### Exercise requirements
**a.** Transcribe the passage on community archives word for word, from "Whether community archives" up to and including "control of records.".
**b.** Condense the paragraph of the community archives passage that begins "Whether community archives consider their endeavors" into a shorter version that keeps its main facts.
**c.** Extend the passage on community archives beyond its final sentence.

### Reading passage
====================

As the term "community archive" has gained popularity, it has been applied in a variety of ways, including as a way to denote community participation in knowledge creation and preservation in ways that may challenge existing dominant historical and political narratives. However, the ambiguity inherent in defining the terms "community" and "archives" complicates attempts to discuss and define what is meant by "community archives". Archivists and contributing communities have described their practices in overlapping terms such as "community-based", "independent", or "community-centric" archives. The meaning of these terms shift depending on
collection practices, target communities, and institutional alignment. Therefore, allowing these independent entities to label and define their organizations and missions is one important way to support their activities.

Whether community archives consider their endeavors to be political, exerting control over community documentation and storytelling inherently calls attention to issues of power manifest in traditional approaches to archival creation and maintenance. As the interest in, and number of, community archives increase globally, opportunities to document and share these efforts and materials with the general public may result in tension between community archives stakeholders and heritage professionals who are trained with an emphasis on legal, intellectual, and physical control of records.

Since many community archives develop as independent social spaces, often distinct from mainstream narratives, their organizational champions may resist archival labels and/or intervention by trained professionals out of concern that collections may be absorbed by formal institutions and rendered inaccessible to their communities.

====================

### Information provided
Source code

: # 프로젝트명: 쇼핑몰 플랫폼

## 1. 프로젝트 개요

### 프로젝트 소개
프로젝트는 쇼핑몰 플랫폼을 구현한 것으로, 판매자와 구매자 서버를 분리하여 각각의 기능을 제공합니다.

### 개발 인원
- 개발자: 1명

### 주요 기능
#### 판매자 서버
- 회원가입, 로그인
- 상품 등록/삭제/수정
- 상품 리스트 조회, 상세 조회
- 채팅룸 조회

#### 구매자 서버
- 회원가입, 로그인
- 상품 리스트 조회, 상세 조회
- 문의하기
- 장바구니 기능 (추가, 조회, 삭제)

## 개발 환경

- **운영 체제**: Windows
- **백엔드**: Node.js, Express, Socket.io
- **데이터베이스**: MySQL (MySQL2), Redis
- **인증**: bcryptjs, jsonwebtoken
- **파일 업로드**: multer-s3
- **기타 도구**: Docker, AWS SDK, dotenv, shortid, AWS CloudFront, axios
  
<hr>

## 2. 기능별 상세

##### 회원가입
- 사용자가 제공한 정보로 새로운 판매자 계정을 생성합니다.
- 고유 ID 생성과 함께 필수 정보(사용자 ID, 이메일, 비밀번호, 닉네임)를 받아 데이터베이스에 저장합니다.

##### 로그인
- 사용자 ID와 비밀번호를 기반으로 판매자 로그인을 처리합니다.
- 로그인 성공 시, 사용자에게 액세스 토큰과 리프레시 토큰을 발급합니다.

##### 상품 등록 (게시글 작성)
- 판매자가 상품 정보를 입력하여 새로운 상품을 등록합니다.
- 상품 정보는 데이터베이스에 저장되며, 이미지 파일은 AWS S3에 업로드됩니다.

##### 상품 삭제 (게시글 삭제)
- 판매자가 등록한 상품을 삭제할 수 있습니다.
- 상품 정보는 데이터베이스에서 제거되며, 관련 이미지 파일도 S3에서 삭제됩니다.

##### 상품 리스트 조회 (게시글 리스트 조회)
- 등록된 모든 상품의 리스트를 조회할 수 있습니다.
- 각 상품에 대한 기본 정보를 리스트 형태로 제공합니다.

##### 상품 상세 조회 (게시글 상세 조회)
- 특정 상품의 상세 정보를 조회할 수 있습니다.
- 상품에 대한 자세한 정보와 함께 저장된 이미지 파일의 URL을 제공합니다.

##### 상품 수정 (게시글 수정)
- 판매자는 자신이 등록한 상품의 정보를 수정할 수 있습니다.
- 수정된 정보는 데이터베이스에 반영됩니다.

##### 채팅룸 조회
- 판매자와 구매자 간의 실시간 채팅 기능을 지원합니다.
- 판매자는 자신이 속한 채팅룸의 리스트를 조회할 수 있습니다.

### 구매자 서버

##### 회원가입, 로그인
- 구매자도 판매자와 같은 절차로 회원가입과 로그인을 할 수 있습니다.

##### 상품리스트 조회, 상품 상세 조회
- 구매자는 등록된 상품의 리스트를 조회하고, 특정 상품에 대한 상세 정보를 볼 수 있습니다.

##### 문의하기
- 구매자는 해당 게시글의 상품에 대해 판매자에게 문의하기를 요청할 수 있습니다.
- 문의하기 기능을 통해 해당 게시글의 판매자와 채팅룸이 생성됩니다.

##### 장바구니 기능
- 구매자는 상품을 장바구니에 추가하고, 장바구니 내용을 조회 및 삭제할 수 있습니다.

====================

### Results of the tasks
**a.**
Whether community archives consider their endeavors to be political, exerting control over community documentation and storytelling inherently calls attention to issues of power manifest in traditional approaches to archival creation and maintenance. As the interest in, and number of, community archives increase globally, opportunities to document and share these efforts and materials with the general public may result in tension between community archives stakeholders and heritage professionals who are trained with an emphasis on legal, intellectual, and physical control of records.

**b.** Whether or not community archives see their work as political, controlling community documentation and storytelling draws attention to the power built into traditional archival practice. As community archives grow in number and interest worldwide, sharing their efforts and materials with the public may cause tension between their stakeholders and heritage professionals, who are trained to emphasize legal, intellectual, and physical control of records.

**c.**
Therefore, issues of independence and autonomy tend to be at the forefront of community archival identities, even if they seek partnerships or welcome support from traditional cultural heritage institutions.

Beyond spatial and financial limitations, community archives can suffer from a lack of trained staff to handle preservation, curation, and outreach activities. As a result, community archives may still be managed by outside institutions despite heavy involvement with their specific demographic.

Scholars such as Michelle Caswell have proposed addressing these challenges through the development of “citizen archivist” training programs. These initiatives aim to equip community members with practical skills in archival handling, material preservation, and ethical community engagement. The broader goal is to gradually shift authority and expertise away from external, third-party institutions and restore archival autonomy to the communities themselves.